2. The child’s age at the time of diagnosis: Children diagnosed between 2
and 9 years of age have consistently demonstrated a better outlook
than those diagnosed before 2 or after 10 years of age.
3. The sex of the child: girls appear to have a more favorable prognosis
than boys.
4. The type of cell involved.
5. Karyotype analysis.
Late Effects of Treatment :
1. Pain: use analgesia.
2. Infection: secondary to neutropenia
3. Anemia: blood transfusion may be necessary.
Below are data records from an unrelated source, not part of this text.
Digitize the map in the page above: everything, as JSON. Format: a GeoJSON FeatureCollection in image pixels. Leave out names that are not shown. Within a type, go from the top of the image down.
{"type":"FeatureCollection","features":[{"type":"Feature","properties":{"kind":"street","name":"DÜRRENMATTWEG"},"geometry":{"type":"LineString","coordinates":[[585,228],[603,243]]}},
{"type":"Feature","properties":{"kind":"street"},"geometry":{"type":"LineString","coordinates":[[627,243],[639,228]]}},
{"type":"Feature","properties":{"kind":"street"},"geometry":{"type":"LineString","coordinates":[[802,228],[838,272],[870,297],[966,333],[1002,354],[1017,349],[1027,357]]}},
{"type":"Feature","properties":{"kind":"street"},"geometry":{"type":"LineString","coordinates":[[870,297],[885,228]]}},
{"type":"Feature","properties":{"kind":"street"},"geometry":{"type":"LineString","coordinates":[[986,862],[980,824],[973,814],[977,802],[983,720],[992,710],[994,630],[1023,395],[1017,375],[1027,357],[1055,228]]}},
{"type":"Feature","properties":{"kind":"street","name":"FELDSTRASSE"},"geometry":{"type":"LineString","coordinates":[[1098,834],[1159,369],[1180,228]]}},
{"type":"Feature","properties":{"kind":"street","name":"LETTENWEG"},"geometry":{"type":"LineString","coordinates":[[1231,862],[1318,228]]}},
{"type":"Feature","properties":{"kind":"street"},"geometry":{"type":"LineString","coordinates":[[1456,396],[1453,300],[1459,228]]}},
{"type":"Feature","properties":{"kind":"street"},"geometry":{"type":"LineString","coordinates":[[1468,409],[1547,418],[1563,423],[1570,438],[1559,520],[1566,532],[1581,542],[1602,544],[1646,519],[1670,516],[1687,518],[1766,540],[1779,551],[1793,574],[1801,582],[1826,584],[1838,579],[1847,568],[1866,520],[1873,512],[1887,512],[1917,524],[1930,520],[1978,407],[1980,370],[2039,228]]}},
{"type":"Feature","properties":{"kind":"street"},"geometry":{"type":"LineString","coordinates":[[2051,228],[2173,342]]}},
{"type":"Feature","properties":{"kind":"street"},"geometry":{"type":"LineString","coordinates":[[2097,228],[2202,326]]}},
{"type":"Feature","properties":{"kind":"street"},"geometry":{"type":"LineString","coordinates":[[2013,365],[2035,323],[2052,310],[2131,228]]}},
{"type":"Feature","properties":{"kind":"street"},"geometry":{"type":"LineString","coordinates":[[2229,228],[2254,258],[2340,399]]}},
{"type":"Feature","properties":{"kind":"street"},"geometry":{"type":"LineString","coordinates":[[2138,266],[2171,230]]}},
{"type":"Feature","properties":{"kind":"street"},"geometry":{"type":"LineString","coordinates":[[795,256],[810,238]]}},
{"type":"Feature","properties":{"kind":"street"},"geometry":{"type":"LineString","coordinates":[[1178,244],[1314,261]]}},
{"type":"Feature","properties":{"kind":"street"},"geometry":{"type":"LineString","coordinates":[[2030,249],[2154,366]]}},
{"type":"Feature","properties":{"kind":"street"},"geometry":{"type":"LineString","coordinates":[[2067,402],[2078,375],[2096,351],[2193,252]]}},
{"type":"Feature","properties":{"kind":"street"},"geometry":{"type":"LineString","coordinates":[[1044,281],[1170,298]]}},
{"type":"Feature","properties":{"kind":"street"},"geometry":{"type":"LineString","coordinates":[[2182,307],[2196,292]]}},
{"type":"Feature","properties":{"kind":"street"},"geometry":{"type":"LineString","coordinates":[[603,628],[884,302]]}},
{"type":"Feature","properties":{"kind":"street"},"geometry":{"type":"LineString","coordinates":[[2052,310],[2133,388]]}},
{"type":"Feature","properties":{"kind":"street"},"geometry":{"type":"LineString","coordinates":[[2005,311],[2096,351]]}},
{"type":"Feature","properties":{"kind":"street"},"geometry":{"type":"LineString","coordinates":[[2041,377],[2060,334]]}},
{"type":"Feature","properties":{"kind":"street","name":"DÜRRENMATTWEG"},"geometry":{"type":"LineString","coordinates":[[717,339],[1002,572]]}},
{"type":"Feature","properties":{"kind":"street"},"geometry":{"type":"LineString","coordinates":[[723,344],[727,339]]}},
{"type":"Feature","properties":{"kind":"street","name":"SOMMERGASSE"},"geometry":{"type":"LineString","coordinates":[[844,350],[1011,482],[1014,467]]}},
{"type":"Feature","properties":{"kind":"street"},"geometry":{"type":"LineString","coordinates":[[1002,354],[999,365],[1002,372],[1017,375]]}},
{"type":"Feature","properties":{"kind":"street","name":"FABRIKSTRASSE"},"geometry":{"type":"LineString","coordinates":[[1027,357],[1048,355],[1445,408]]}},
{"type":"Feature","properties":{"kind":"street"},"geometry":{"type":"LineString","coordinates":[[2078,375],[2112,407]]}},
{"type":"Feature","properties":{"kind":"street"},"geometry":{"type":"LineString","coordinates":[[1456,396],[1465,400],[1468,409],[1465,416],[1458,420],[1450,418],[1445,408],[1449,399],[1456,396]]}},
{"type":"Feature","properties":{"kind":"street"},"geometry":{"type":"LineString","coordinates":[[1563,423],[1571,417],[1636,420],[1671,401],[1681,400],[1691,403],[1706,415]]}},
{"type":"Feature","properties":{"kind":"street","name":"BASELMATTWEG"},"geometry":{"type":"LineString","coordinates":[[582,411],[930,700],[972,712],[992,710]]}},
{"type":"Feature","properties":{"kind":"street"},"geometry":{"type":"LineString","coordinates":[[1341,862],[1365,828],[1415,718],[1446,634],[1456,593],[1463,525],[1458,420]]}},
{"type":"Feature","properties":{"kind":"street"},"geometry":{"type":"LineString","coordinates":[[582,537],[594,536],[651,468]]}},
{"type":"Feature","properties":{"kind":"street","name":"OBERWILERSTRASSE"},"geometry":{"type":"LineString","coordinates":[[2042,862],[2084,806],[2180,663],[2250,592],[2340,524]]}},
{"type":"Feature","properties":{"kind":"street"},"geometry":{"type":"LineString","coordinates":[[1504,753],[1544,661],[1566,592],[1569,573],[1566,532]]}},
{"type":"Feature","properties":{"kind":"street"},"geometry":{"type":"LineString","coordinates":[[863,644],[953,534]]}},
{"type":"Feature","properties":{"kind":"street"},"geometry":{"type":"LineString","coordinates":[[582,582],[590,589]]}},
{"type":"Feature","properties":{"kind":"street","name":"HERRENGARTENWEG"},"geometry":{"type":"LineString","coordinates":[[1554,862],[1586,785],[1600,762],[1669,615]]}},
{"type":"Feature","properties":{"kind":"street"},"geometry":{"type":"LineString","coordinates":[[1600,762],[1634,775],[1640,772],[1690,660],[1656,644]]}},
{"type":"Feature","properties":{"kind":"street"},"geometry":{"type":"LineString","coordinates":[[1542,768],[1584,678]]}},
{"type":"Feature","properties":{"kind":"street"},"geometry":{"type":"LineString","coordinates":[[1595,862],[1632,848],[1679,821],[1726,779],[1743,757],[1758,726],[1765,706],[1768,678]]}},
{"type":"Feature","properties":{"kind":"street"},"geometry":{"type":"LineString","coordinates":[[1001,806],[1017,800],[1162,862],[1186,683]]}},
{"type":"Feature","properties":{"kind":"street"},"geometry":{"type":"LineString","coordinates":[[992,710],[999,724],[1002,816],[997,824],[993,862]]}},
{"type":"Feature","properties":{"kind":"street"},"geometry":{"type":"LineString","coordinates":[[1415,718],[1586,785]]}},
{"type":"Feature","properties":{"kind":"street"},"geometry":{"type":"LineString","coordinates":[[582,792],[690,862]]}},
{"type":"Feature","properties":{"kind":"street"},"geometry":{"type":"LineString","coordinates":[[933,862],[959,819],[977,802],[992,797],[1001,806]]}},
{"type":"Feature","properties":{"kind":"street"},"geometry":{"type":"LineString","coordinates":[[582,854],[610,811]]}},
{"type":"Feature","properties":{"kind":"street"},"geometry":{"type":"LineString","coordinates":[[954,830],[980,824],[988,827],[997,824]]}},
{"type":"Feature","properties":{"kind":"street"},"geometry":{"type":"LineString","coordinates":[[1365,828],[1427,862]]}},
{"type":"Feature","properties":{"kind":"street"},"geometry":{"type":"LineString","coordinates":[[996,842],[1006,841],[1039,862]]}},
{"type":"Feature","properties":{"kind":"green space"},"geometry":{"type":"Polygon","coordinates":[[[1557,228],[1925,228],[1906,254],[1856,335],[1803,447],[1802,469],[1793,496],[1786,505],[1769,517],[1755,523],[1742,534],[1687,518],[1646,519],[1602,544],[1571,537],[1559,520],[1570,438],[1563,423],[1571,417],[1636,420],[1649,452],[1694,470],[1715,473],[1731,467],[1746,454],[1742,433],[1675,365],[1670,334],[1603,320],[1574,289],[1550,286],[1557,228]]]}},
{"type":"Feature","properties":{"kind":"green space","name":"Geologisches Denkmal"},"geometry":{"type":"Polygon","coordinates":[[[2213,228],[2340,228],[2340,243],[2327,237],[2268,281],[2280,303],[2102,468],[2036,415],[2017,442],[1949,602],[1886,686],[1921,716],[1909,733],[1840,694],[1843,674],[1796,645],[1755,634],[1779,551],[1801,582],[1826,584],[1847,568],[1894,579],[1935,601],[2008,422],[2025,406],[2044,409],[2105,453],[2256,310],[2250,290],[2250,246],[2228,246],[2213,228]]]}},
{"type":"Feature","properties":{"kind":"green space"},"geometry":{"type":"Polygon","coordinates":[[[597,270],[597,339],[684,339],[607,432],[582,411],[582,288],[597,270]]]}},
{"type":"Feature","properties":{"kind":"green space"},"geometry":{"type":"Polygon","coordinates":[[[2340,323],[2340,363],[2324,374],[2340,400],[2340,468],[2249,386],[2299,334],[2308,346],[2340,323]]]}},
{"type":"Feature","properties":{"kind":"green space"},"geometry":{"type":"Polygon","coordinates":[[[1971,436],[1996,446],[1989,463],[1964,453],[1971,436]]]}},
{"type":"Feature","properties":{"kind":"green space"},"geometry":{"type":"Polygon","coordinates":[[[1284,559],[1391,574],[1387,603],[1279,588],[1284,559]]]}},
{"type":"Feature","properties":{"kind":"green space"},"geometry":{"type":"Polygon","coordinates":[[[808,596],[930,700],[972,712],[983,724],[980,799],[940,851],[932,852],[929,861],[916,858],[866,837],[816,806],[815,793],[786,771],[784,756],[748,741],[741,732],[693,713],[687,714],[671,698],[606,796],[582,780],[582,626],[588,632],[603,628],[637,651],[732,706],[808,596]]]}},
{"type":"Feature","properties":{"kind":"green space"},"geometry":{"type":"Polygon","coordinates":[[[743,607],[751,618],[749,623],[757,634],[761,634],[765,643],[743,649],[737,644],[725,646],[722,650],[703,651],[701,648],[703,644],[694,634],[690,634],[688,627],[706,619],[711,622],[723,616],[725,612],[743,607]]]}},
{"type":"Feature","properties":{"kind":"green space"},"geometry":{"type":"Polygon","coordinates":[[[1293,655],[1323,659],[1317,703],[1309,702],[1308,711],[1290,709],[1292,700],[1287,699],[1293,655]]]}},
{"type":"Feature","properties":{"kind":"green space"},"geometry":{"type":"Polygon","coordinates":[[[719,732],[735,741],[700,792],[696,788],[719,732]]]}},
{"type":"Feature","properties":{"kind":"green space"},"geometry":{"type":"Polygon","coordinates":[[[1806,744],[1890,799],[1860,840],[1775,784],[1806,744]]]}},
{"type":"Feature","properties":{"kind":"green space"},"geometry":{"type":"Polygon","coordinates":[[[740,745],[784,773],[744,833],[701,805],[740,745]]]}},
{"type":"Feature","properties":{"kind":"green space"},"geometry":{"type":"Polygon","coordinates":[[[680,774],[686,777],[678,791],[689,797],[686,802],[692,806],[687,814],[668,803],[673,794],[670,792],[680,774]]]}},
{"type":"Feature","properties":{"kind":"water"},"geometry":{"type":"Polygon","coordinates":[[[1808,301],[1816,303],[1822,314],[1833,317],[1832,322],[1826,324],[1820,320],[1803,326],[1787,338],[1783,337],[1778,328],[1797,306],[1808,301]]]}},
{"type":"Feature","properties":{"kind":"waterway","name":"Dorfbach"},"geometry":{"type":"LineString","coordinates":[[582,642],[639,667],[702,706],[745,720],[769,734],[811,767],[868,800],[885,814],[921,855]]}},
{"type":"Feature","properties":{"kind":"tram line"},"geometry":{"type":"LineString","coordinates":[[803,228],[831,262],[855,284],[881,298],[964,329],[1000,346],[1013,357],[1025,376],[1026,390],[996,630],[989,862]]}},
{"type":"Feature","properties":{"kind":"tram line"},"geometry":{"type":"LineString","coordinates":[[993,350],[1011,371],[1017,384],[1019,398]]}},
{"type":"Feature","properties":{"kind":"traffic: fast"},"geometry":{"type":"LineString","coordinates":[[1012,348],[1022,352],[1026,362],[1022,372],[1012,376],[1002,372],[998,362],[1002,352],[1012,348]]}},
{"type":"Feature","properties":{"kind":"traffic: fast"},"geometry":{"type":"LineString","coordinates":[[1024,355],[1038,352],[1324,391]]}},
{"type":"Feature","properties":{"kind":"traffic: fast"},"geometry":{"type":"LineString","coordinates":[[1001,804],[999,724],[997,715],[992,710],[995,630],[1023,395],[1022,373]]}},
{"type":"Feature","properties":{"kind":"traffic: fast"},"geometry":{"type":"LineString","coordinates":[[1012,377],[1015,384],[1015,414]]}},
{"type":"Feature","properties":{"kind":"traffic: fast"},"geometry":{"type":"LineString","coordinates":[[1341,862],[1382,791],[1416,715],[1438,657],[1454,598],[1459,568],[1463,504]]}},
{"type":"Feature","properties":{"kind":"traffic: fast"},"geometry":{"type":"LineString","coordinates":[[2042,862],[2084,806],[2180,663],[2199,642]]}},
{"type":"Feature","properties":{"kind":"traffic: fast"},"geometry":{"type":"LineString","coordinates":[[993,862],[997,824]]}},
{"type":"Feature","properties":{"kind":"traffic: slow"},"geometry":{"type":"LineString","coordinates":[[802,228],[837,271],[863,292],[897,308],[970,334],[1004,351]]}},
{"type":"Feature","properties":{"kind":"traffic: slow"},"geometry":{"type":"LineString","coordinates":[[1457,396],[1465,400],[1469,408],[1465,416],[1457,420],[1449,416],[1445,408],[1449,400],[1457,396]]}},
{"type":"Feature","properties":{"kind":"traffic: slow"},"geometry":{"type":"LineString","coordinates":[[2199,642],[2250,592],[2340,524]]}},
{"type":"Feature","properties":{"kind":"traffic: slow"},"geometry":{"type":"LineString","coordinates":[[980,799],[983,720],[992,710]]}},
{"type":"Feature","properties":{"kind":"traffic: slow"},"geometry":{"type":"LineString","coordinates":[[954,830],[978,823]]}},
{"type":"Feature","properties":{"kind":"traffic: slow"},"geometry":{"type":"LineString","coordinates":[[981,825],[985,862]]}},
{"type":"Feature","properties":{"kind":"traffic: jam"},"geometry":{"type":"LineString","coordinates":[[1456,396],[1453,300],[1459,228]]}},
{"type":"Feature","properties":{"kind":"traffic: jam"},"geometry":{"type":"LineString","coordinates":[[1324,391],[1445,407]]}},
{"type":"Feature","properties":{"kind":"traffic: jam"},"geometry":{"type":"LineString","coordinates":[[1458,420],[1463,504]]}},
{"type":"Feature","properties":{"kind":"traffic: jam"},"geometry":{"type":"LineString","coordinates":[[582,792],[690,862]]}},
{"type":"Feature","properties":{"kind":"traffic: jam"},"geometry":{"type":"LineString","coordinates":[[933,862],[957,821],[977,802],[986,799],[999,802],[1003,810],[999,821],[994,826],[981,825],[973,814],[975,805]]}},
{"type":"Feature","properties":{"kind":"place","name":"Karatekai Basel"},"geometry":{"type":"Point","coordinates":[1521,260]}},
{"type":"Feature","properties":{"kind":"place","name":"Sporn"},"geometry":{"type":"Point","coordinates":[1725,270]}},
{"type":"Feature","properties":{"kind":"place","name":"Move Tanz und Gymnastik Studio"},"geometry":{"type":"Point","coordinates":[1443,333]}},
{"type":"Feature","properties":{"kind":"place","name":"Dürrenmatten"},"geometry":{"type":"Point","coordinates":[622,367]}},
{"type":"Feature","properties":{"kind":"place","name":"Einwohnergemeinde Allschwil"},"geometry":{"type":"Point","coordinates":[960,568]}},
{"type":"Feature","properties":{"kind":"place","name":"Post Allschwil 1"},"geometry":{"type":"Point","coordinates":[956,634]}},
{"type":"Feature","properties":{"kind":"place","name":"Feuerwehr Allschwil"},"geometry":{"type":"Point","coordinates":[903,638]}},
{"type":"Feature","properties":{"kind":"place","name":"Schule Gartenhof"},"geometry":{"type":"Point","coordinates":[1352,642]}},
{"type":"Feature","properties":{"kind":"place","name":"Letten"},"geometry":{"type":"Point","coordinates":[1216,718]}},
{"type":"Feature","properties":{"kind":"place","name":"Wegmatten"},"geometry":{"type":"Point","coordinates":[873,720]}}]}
4. Hemorrhage: Administration of platelet concentrate or platelet
rich plasma
5. Anorexia: Nasogastric tube feeding or total parenteral nutrition
my be implemented.
6. Mucosal ulceration: local anesthetics are effective in temporary
relieving the pain. Rectal ulcer are managed by meticulous
toilette Hygiene.
7. Neuropathy: administer laxatives for Sever constipation,
maintain good body alignment, carry out safety measure during
ambulation, and provide a soft or a liquid diet for sever jaw pain.
8. Hemorrhagic cystitis: promote a liberal fluid intake, frequent
voiding immediately after feeling the urge, administer the drug
early in the day.
9.
Alopecia: Inform the family that hair regrows in 3 to 6
months and my be of a different color and texture.
10. Moon Face: due to chemotherapy.
11. Mood change: Provide emotional support.